Study of national park system shows place names tied to racism, white supremacy, or genocide
As revered as America’s National Parks may be, research on over 2,000 place names in the park system shows they may be tied to white supremacy or oppression.
Natchee Barnd is an associate professor of Ethnic Studies and Native American Studies at Oregon State University. He co-authored “Words are Monuments”, which is in the latest journal, People and Nature.
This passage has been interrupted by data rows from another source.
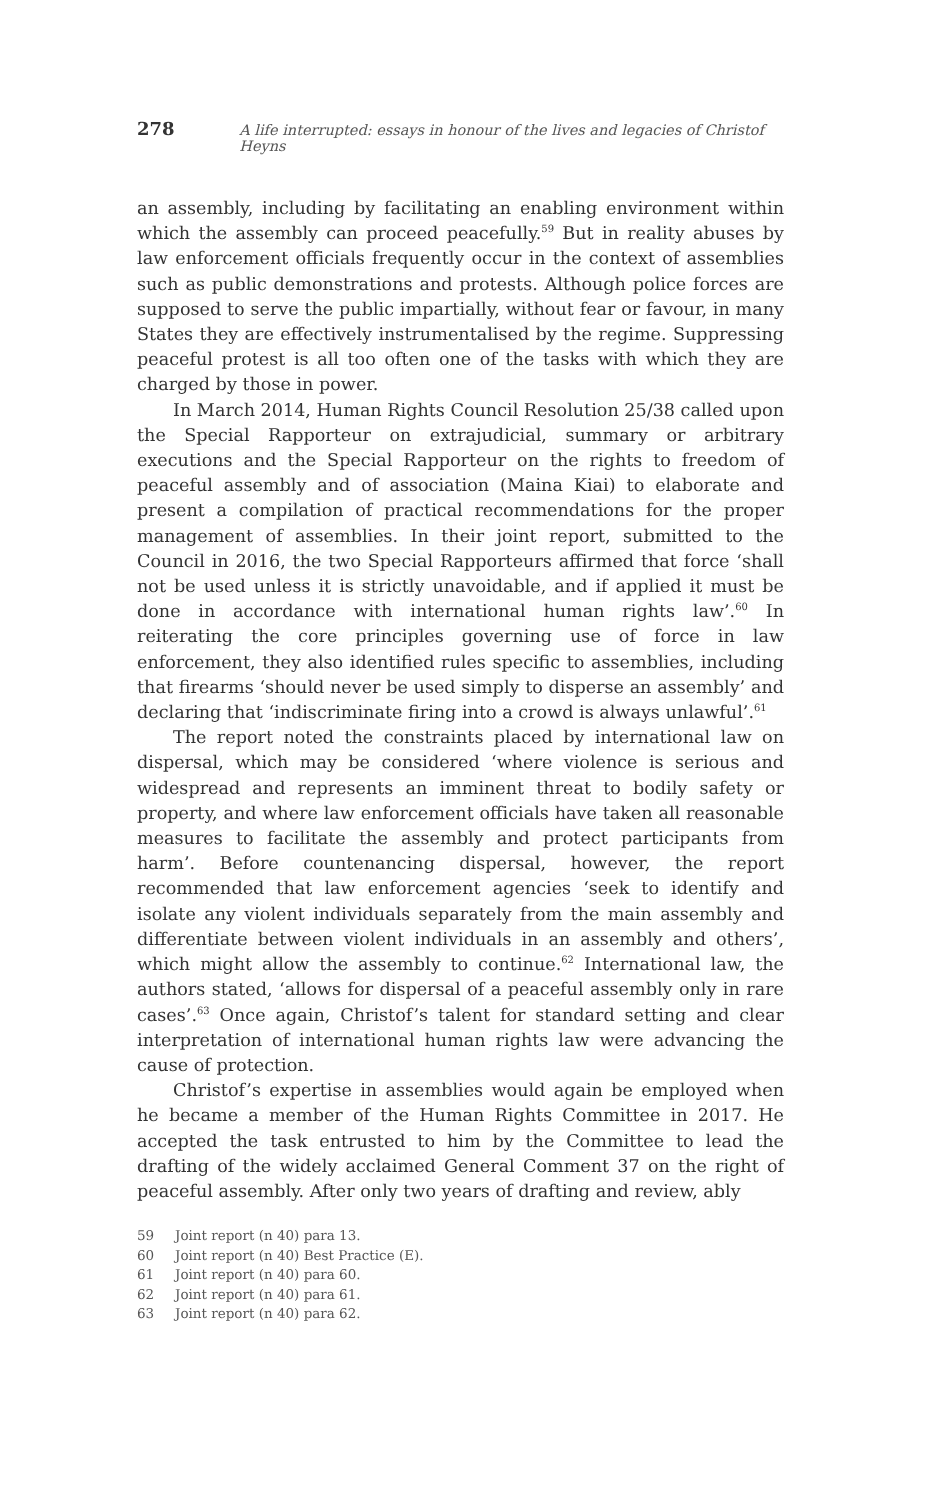278 A life interrupted: essays in honour of the lives and legacies of Christof Heyns
an assembly, including by facilitating an enabling environment within which the assembly can proceed peacefully.<sup>59</sup> But in reality abuses by law enforcement officials frequently occur in the context of assemblies such as public demonstrations and protests. Although police forces are supposed to serve the public impartially, without fear or favour, in many States they are effectively instrumentalised by the regime. Suppressing peaceful protest is all too often one of the tasks with which they are charged by those in power.
In March 2014, Human Rights Council Resolution 25/38 called upon the Special Rapporteur on extrajudicial, summary or arbitrary executions and the Special Rapporteur on the rights to freedom of peaceful assembly and of association (Maina Kiai) to elaborate and present a compilation of practical recommendations for the proper management of assemblies. In their joint report, submitted to the Council in 2016, the two Special Rapporteurs affirmed that force ‘shall not be used unless it is strictly unavoidable, and if applied it must be done in accordance with international human rights law’.<sup>60</sup> In reiterating the core principles governing use of force in law enforcement, they also identified rules specific to assemblies, including that firearms ‘should never be used simply to disperse an assembly’ and declaring that ‘indiscriminate firing into a crowd is always unlawful’.<sup>61</sup>
The report noted the constraints placed by international law on dispersal, which may be considered ‘where violence is serious and widespread and represents an imminent threat to bodily safety or property, and where law enforcement officials have taken all reasonable measures to facilitate the assembly and protect participants from harm’. Before countenancing dispersal, however, the report recommended that law enforcement agencies ‘seek to identify and isolate any violent individuals separately from the main assembly and differentiate between violent individuals in an assembly and others’, which might allow the assembly to continue.<sup>62</sup> International law, the authors stated, ‘allows for dispersal of a peaceful assembly only in rare cases’.<sup>63</sup> Once again, Christof’s talent for standard setting and clear interpretation of international human rights law were advancing the cause of protection.
Christof’s expertise in assemblies would again be employed when he became a member of the Human Rights Committee in 2017. He accepted the task entrusted to him by the Committee to lead the drafting of the widely acclaimed General Comment 37 on the right of peaceful assembly. After only two years of drafting and review, ably
59 Joint report (n 40) para 13.
60 Joint report (n 40) Best Practice (E).
61 Joint report (n 40) para 60.
62 Joint report (n 40) para 61.
63 Joint report (n 40) para 62.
He and other scholars analyzed 2,241 place names in 16 national parks, and developed a tool called “decision trees”. It lets them sort and classify place names, including those that have racial slurs, replaced Indigenous names, or have elements of racism and colonialism.
“We have an idea that there might be some problematic place names, but unless you actually look at them, and catalog them, and count them, and track the history and the meaning and the intent behind them, you don’t really know what’s out there.”
All 16 parks had at least one site or feature named for people with racist ideologies, or supported genocide or oppression of Indigenous people.
An OSU press release says researchers found 107 natural features with traditional Indigenous place names, which they classified 214 names as appropriation, where Indigenous or Indigenous-sounding names were used incorrectly and without Indigenous input or consent; and 254 names that memorialize settler colonialism, such as Cadillac Mountain in Acadia, named for a French colonizer.
The release goes on to say that the researchers found 21 names that commemorate individuals who espoused racist ideas, including Hayden Valley in Yellowstone, named for Ferdinand Hayden, a geologist who wrote that unless Native Americans were forcefully assimilated, “they must ultimately be exterminated.”
More nuanced were the 364 names that researchers classified as European in origin with no record of their meaning, including descriptive names like Clear Creek and Long Pond.
Barnd said locally, sites across Crater Lake National Park were included for analysis.
“We did see that there was one called Devils Backbone and we weren’t clear on the origins,” said Barnd. “So while we did the research on these, we don’t always come to the conclusions where we’re not always able to say for sure what the intent is. But a lot of times the word “Devil” gets attached to Indigenous peoples, communities, or cultures, in this sort of Christian/non-Christian binary.”
Barnd said he’d like people to use this research to understand how place names came to be, and to help develop alternatives that don’t celebrate the removal or destruction of Native communities.
Such an undertaking should be a collaborative process, ideally with Native/Indigenous committess, added Barnd. In Oregon, a coalition of local agencies led by the Marys Peak Alliance teamed up with the Siletz and Grand Ronde tribes to choose names for some unnamed creeks on Marys Peak west of Corvallis.
The next step, after reconsidering place names and potentially replacing them with traditional Indigenous history in mind, will be returning ownership to the tribes as well, Barnd said.
He says beyond parks, other sites – including buildings – can be re-evaluated.
Other co-authors on the study were Bonnie McGill, Stephanie Borelle, Grace Wu, Kurt Ingeman and Jonathan Uhuad Koch from the Society for Conservation Biology in Washington, D.C.